While in London Chichvarkin has participated in protests highlighting the dangers of conducting business in Russia, referring to the cases of Mikhail Khodorkovsky and Sergei Magnitsky. He is aware of being observed by “men with russian behaviour”.

In 2014 he started warning of multiple wars if Putin's Russia is not stopped by the western world.

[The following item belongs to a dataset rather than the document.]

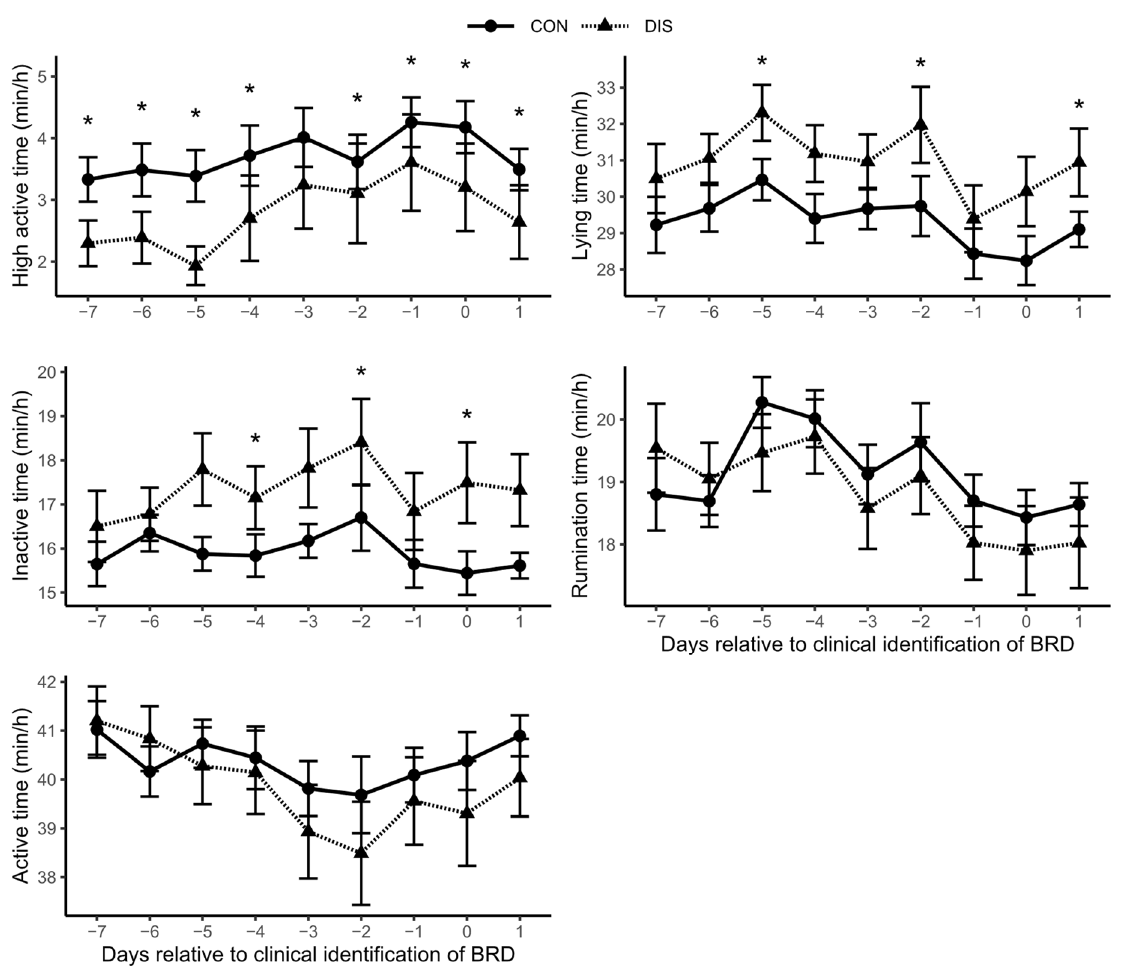
Figure 1. High active, inactive, active, lying and rumination times for diseased calves (DIS = 41) and clinically healthy controls (CON = 69) from d − 7 to d +1 relative to clinical diagnosis of bovine respiratory disease (BRD) (d 0). * changes between groups with a p < 0.05 based on Mann–Whitney U test. Error bars represent standard error of the mean (SEM).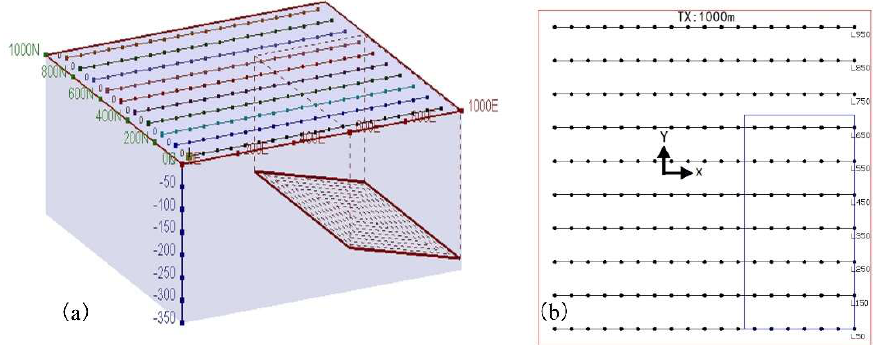
Figure 2. 3D forward model of the fixed loop: ( a ) 3D forward model, ( b ) plan for 3D model.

In 2019 he accused Putin of steering Russia into a war with non-existent enemies.

==Hedonism Wines==
In August 2012 Chichvarkin launched his new wine store Hedonism Wines on London's Davies Street.

Hedonism Wines has received a number of public awards including Wine Merchant of the 2013 Year at the DWWA 2013, Best Leisure Food and Drink Shop at the Retail Week Interiors Awards 2014, Best Speciality Food and Beverage Store 2014 at The Mayfair Awards 2014, Independent Retailer of the Year at the DB AWARDS 2015, Best Leisure Food and Drink Shop of the Year at the Retail Week Interiors Awards 2015, Independent Wine Retailer of the Year 2015 at the 2015 Drinks Retailing Awards, Best Speciality Food and Beverage Store 2015 at The Mayfair Awards 2015, Independent Spirits Retailer of the Year at the 2018 Drinks Retailing Awards, Best Window Display 2017 at The Mayfair Awards 2017, Luxury Retailer of the Year at the 2017 Drinks Retailing Awards, Luxury Retailer of the Year at the 2018 Drinks Retailing Awards.